Amazon debuts its first fitness tracker. Yahoo Finance’s Dan Howley shares the details.

Video Transcript

JULIE HYMAN: All right, let's talk about Amazon's new wearable. It's called Halo. And I don't know, is it-- how does this thing work, Dan? Because there's some questions about it.

DAN HOWLEY: Yeah, this is a new wearable. It's a new product category for Amazon, jumping in and getting this kind of fitness wearable. It's got some weird features, though.

There's two microphones on it that can analyze your voice to see what kind of tone it has, to see how you're speaking to people. It's not necessarily a mood gauge, like a mood ring or anything. But it's a very odd kind of feature.

And then there's a body mass scan. And basically, you would use your smartphone to take a 3D image of yourself. And that would then provide you with your body mass index. Now body mass index, you can debate that, whether or not it's actually an accurate measurement of health or anything along those lines.

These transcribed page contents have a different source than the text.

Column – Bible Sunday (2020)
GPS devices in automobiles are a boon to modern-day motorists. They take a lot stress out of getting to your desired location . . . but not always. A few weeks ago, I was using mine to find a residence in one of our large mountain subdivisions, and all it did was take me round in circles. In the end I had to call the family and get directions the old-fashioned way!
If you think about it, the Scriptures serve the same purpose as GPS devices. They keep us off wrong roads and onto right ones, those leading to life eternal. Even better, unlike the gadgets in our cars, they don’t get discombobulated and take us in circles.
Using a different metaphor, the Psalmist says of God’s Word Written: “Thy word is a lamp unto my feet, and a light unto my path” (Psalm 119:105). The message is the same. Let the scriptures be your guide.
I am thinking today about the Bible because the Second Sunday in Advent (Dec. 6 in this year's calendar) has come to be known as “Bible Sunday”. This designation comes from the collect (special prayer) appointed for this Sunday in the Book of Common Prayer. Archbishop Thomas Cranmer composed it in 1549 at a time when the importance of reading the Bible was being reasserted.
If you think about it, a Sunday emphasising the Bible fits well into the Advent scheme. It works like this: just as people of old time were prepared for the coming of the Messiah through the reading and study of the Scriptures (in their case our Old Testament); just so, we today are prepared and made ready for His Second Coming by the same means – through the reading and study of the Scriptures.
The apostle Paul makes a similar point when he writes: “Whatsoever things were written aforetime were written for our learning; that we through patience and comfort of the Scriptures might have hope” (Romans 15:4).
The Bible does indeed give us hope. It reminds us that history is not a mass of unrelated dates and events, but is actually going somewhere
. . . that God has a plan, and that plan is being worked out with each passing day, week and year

It doesn't actually measure the type of fat that you have in your body. There's different types of fat. Some are good. Some are bad. Some are really bad. But it's just a strange addition.

I think outside of that, though, it has the basics that you would expect out of a fitness tracker. It can track activity. There's a temperature sensor on it, which is very good. But it's also entering a very crowded market. $99-- it's not the most expensive. It's not the least expensive.

And since it's a new name, it's hard to know if people will actually go for this. But for now, I think I would stick with the Apple Watch or a Fitbit.

RICK NEWMAN: [HOWLS] --ley. Look, we know what they're doing here. The reason they want to know how fat everybody is is because they want to get into the health care space, right? That's where the future money is.

DAN HOWLEY: Basically, yeah. I mean, look, they want to know what people want, what people are using, what people need. And then they can serve up ads on Amazon. I mean, they're not going to use this data for ads at all. They said that specifically. But if people are going to buy this, then they can say oh, we'll get deeper into the health care space.

JULIE HYMAN: Hmm, all right. Dan Howley, Rick Newman, have a fantastic weekend. Thank you so much.